So What? by Jane+Q.+Public · 2014-01-25 06:57 · Score: 3, Informative

"... a bug that caused a system that creates configurations to send a bad one..."
So... an automatic system created an error, then an automated system fixed it.

In this particular case, then, it would have been better if those automated systems hadn't been running at all, yes?
1. Re:So What? by zacherynuk · 2014-01-25 07:24 · Score: 1
  
  The worry could be that an automated system DIDN'T TEST before rolling out the problem. Or at least didn't seem to wait long enough between staggered rollouts to spot the problem.
  
  Just me or is this happening more frequently ?
2. Re:So What? by QilessQi · 2014-01-25 07:27 · Score: 5, Informative
  
  No. Those automated systems enable a small number of human beings to administer a large number of servers in a consistent, sanity-checked, and monitored manner. If Google didn't have those automated systems, every configuration change would probably involve a minor army of technicians performing manual processes: slowly, independently, inconsistently and frequently incorrectly.
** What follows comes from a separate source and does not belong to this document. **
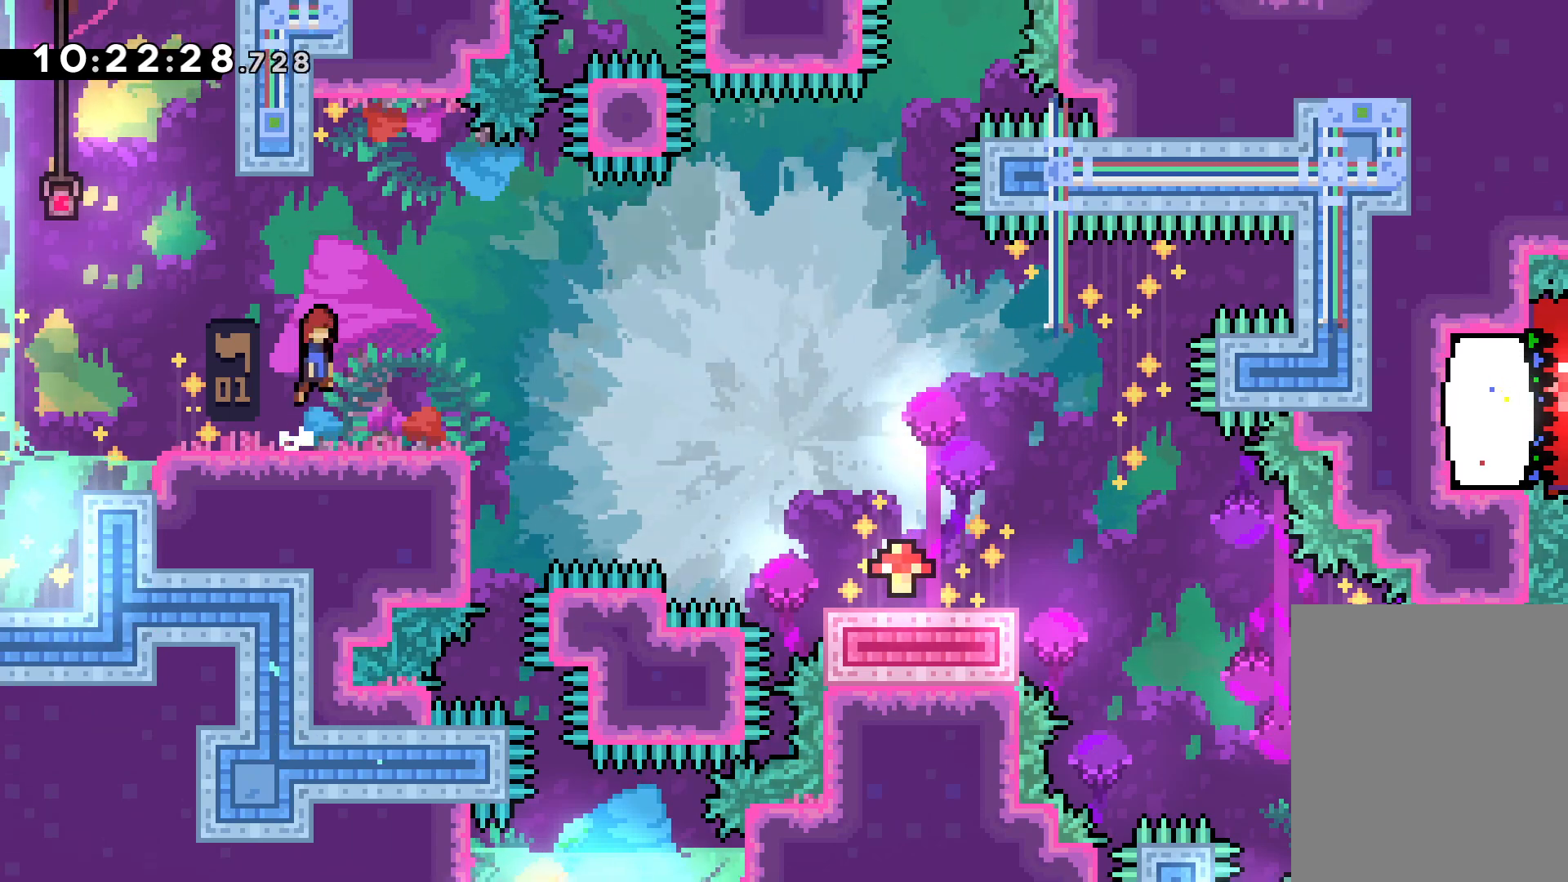
{"keys": ["dash", "down", "right"], "events": [[117, "down", "down"], [133, "dash", "down"], [133, "right", "down"], [283, "jump", "down"], [300, "dash", "up"], [450, "dash", "down"], [467, "jump", "up"]]}
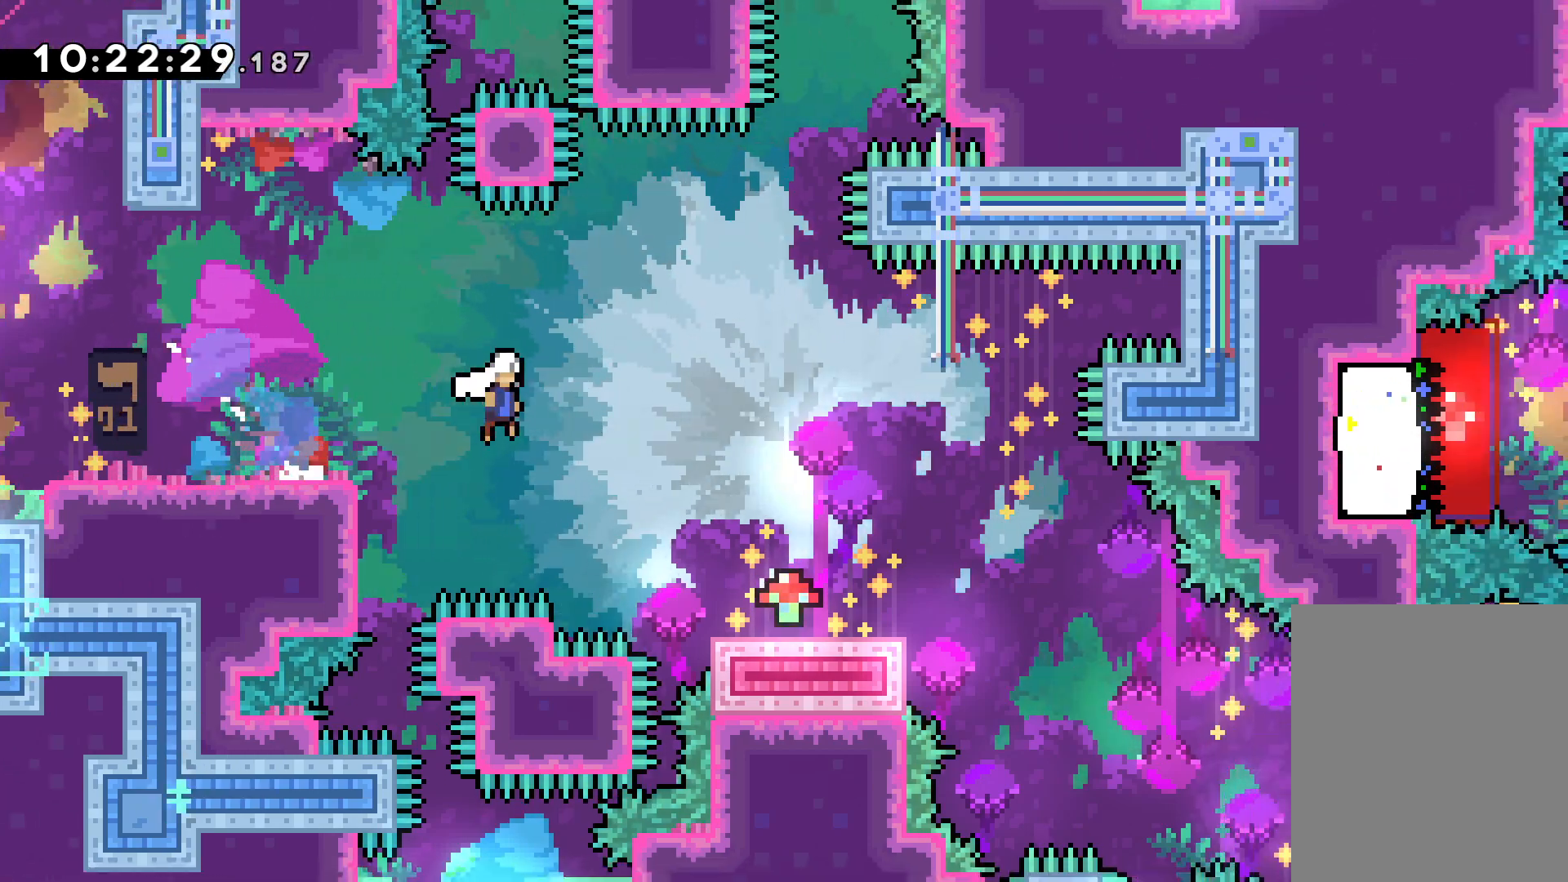
{"keys": ["dash", "down", "right"], "events": [[200, "dash", "up"], [267, "jump", "down"], [417, "dash", "down"], [433, "jump", "up"]]}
  I work on a large, partially public-facing enterprise system. Automated deployment, fault detection, and rollback/recovery make it possible for us to have extremely good uptime stats. The benefits far outweigh the costs of the occasional screwup.
  
  --
  Koans and fables for the software engineer
3. Re:So What? by Solandri · 2014-01-25 08:33 · Score: 2
  
  So... an automatic system created an error, then an automated system fixed it.
  
  The real fun starts when the first automatic system insists the change it created wasn't an error, and that in fact the "fix" created by the second automatic system is an error. The second system then starts arguing about all the problems caused by the first change, the first system argues how the benefits are worth the additional problems, etc. Eventually the exchange ends up with one system insulting the other system's programmer, and the other invoking an analogy to Hitler.
  
  When that happens, then we can sit back and marvel at our own creation.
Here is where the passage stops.